Mike pointed out the new wolf acclimation pen south of our position. That was where we had carried the fence panels last fall. Two unrelated wolves, a male and a female, had been placed there in January. Later the Leopold wolves had chosen their den site just a mile away. The original plan had been to release the two wolves in the pen in the area, but the Leopold den meant another site had to be found to set them free. A temporary pen was put up south of Old Faithful, near the Lone Star Geyser. The pair were moved to that pen, soon released, and named the Lone Star pack. Not long after leaving the pen, the female stepped into a hot spring and later died of her injuries. The male left the area, wandered throughout the park, and died two years later well to the east at Lake Yellowstone.

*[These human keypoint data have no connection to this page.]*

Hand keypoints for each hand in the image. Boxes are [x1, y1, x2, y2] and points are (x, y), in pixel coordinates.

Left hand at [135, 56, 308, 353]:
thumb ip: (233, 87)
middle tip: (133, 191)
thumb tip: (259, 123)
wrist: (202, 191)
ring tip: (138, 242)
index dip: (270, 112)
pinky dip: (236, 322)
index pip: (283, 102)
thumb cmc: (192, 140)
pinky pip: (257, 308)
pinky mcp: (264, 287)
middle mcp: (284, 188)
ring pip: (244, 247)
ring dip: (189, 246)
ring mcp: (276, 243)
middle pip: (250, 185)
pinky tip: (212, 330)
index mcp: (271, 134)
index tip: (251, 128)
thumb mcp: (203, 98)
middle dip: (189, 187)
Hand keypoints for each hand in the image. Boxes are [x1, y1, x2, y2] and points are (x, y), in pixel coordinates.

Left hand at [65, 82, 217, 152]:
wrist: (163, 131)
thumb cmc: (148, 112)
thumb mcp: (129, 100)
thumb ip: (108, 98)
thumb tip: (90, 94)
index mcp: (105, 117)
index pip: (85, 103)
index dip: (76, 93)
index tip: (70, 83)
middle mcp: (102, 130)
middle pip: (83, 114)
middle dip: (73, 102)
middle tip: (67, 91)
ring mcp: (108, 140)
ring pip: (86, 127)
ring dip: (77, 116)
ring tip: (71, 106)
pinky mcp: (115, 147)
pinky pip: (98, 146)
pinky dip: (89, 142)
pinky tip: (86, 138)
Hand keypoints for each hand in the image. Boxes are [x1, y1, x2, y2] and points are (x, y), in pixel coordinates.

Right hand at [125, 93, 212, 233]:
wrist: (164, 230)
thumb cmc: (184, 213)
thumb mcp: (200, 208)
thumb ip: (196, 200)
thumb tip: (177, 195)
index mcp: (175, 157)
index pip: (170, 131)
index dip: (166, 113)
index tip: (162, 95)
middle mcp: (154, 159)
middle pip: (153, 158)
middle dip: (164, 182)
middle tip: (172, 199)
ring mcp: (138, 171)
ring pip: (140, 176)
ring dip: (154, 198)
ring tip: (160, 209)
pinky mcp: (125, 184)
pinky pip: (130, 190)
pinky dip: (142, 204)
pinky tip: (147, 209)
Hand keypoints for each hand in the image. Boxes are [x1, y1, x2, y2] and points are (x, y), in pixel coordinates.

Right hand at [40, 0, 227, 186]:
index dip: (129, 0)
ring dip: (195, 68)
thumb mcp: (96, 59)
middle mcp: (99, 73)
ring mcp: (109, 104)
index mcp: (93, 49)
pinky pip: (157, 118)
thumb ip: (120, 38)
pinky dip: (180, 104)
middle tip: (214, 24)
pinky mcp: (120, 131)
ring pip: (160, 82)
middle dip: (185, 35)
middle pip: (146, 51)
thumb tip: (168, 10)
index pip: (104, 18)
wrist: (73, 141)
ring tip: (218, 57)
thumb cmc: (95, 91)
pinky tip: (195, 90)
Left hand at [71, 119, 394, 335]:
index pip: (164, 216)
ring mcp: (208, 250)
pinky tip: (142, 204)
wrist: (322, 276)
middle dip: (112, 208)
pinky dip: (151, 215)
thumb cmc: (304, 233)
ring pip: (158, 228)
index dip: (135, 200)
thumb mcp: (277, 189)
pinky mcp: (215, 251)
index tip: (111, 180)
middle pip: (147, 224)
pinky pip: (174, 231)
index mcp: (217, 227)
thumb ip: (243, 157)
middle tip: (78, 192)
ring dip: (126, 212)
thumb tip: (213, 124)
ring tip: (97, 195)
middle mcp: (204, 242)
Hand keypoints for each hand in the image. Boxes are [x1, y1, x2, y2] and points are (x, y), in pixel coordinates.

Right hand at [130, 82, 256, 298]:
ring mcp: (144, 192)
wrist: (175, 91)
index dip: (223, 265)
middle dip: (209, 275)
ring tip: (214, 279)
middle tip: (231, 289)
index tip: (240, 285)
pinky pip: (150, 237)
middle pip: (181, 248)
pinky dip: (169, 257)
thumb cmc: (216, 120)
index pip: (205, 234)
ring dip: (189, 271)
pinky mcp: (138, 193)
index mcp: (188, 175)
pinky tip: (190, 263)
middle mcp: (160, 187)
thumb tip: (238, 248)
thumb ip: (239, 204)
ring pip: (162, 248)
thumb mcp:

I signed up as a Wolf Project volunteer, which allowed me to use telemetry equipment to help find and monitor the Leopold pack when I was not working my regular naturalist job. As a volunteer, I had to fill out detailed forms on the wolves I observed and list the times of all their behavior. I spent many days on South Butte throughout the summer, and my time there gave me a chance to study parental care of young pups, pup behavior, and wolf hunting methods. In addition, I got to watch a new pair of wolves, together only a few months, to observe how they interacted in the early stages of their relationship and witness how they bonded.
Two days after going on the hike with Mike, I went back up on South Butte and spotted the Leopold alpha female bedded down just north of the small forest where she had her den. That was my first sighting of her, for I had not seen her at all in 1995. She later got up and went to a nearby elk carcass. Fog rolled in and I lost sight of her. When it lifted, 7 was gone and was probably in the den forest attending to her three pups.
I stayed all day and in the early evening spotted the black alpha male. He approached the den forest from the west and disappeared into the trees. Right after that, the female also came in from the west. As she moved toward the forest, she stopped and stared into a gully at the edge of the trees, then ran down into it, like she was excited at seeing her mate.